Só após a partilha é que será possível conhecer a identidade de todos os comproprietários e a extensão das suas quotas, que pode ou não coincidir com o que a A. pretende e invoca na p.i.

Acresce que a extensão da sua quota parte pode ser relevante para se aferir da divisibilidade ou indivisibilidade do prédio em causa, para o que, aliás e como notam os RR. S...e V..., poderá a A. ter que demonstrar o cumprimento das exigências administrativas que ao caso sejam exigidas para o fraccionamento do imóvel, em caso de ser possível a divisão (vindo a A., aliás, em sede de esclarecimentos solicitados pelo Tribunal a referir: “…a requerente entende que, poderia ser solicitado à Câmara Municipal de … a legalização das construções existentes, com divisão do prédio ou constituição de propriedade horizontal e adjudicação de cada fracção ao respectivo titular…”.

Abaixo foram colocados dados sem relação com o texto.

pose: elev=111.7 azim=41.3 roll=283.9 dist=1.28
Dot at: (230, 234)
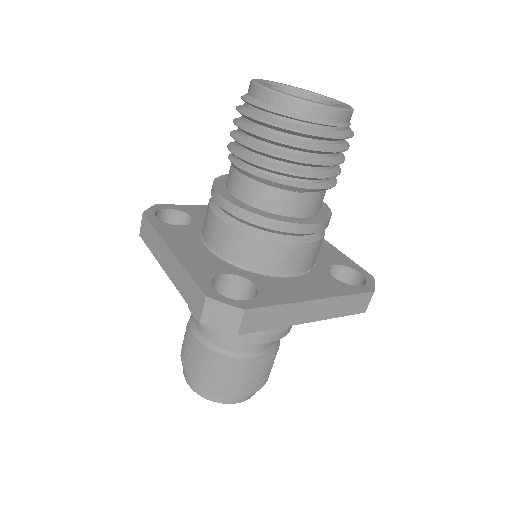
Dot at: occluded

Finalmente, atente-se ainda na invocação de inoficiosidade da herança efectuada pelos RR. S...e V..., questão que apenas em sede de Inventário cumpre apreciar e que pode efectivamente ter repercussões na titularidade do direito das restantes partes, uma vez que a quota parte (1/4) que arrogam caber-lhes lhes adveio de doação em vida de MF…, não tendo a R. S... sido contemplada."

*3. [Comentário] Salvo o devido respeito, a questão suscitada pela acção pendente não se reconduz a qualquer erro na forma de processo. 

Importa recordar que este erro ocorre quando a acção segue uma forma de processo que não é adequada e quando há uma outra forma que é a apropriada para a acção. Aplicando ao caso concreto: dado que à acção de divisão de coisa comum corresponde um processo especial, entender que a acção não é admissível por erro na forma de processo implica reconhecer que há uma outra forma de processo especial que seria a adequada ou que, em última análise, a acção poderia seguir a forma de processo comum. 

Ora, os problemas que são suscitados pela acção vão muito para além do recurso a uma forma de processo alternativa à que foi utilizada pelo autor.